__Verilen Metin__.

# # # # # # #

Bugünkü Yazarlar Tüm Yazarlar
Ferit Erden BORAY

Ferit Erden BORAY

Tarihe Tek Gözlükle Bakılmaz

Türk milliyetçiliği nedir?

Değerli okuyucularım dünyaca ünlü düşünür Jan Ansfort demişti: "… İleri gidin geri değil! Ne gerekiyorsa onu yapın.. Öteki insanları ya da toplumu genelde açılardan da bakıp gerçeği anlayamadan ileriye sıçrayamazsınız.…"

Evet biz sanırım artık, kısmen de olsa bizlerin yakın tarihlerini ya anlıyor ya da anlamak bile hiç de istemiyoruz. O zaman karşımıza halen günümüzde oldukça sıkıntılı ve çaresiz geçen günleri ayları hatta en azından yıllarımızı bile anlamak imkansızlaşır.

Eğer biz bütün dünya devletlerinin çok yakından iyi tanıdıkları yüz yıl öncesinde yıkılmak üzere olan bir halkın yeniden el birliği ile tam bir bağımsızlığa nasıl gelindiğini de anlamamıştık.

# # # # # # #

__Verilen Bilgiler__.
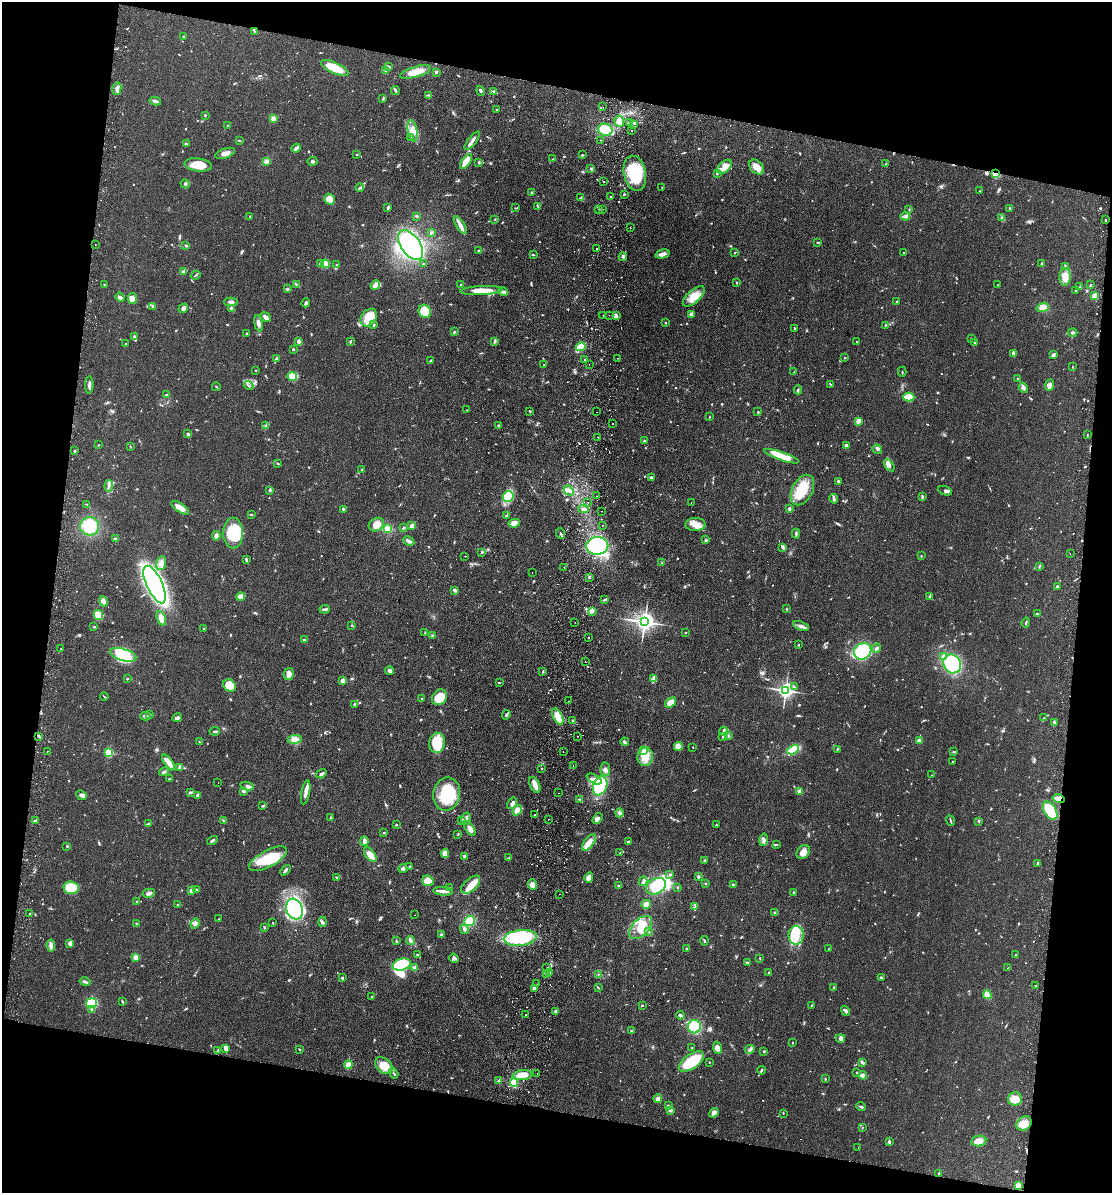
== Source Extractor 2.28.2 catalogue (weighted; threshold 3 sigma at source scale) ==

# # # # # # #

Lütfen metnin "Türk milliyetçiliği nedir?" sözcükleriyle açılıp "gelindiğini de anlamamıştık." ile kapanan bölümünü, "düşünür" yerine "filozof" koyarak yeniden yazın.

__Çözümlü Alıştırma__.
Türk milliyetçiliği nedir?

Değerli okuyucularım dünyaca ünlü filozof Jan Ansfort demişti: "… İleri gidin geri değil! Ne gerekiyorsa onu yapın.. Öteki insanları ya da toplumu genelde açılardan da bakıp gerçeği anlayamadan ileriye sıçrayamazsınız.…"

Evet biz sanırım artık, kısmen de olsa bizlerin yakın tarihlerini ya anlıyor ya da anlamak bile hiç de istemiyoruz. O zaman karşımıza halen günümüzde oldukça sıkıntılı ve çaresiz geçen günleri ayları hatta en azından yıllarımızı bile anlamak imkansızlaşır.

Eğer biz bütün dünya devletlerinin çok yakından iyi tanıdıkları yüz yıl öncesinde yıkılmak üzere olan bir halkın yeniden el birliği ile tam bir bağımsızlığa nasıl gelindiğini de anlamamıştık.